## Job item
Set down the data again word for word. Skip any pictures.
====
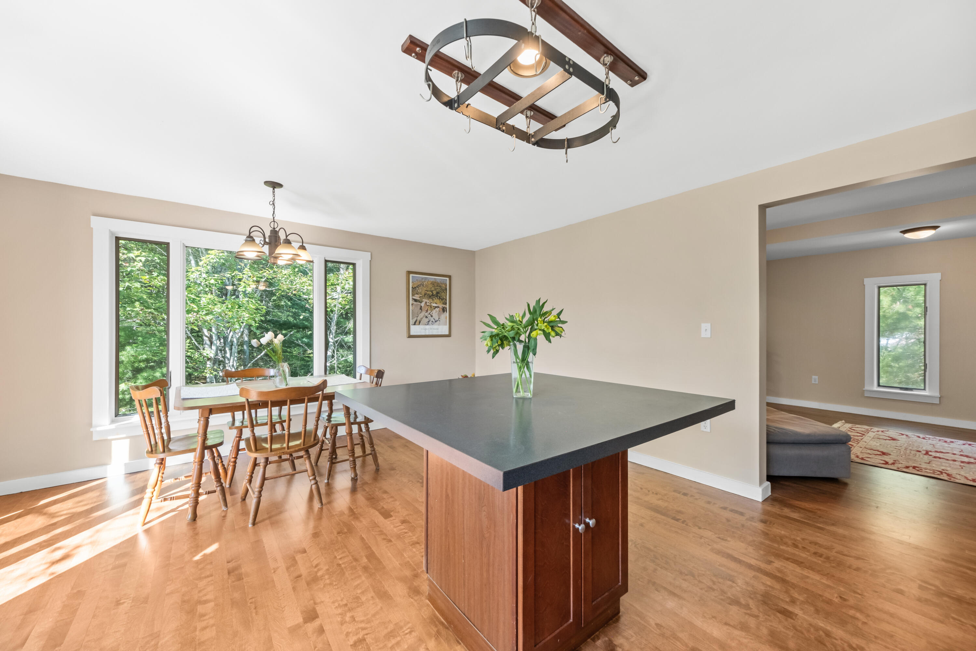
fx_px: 352
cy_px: 326
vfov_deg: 85.4
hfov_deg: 108.3
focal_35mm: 13
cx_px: 488
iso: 500
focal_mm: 8.7
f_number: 8
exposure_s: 1/5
====
## Solution
fx_px: 352
cy_px: 326
vfov_deg: 85.4
hfov_deg: 108.3
focal_35mm: 13
cx_px: 488
iso: 500
focal_mm: 8.7
f_number: 8
exposure_s: 1/5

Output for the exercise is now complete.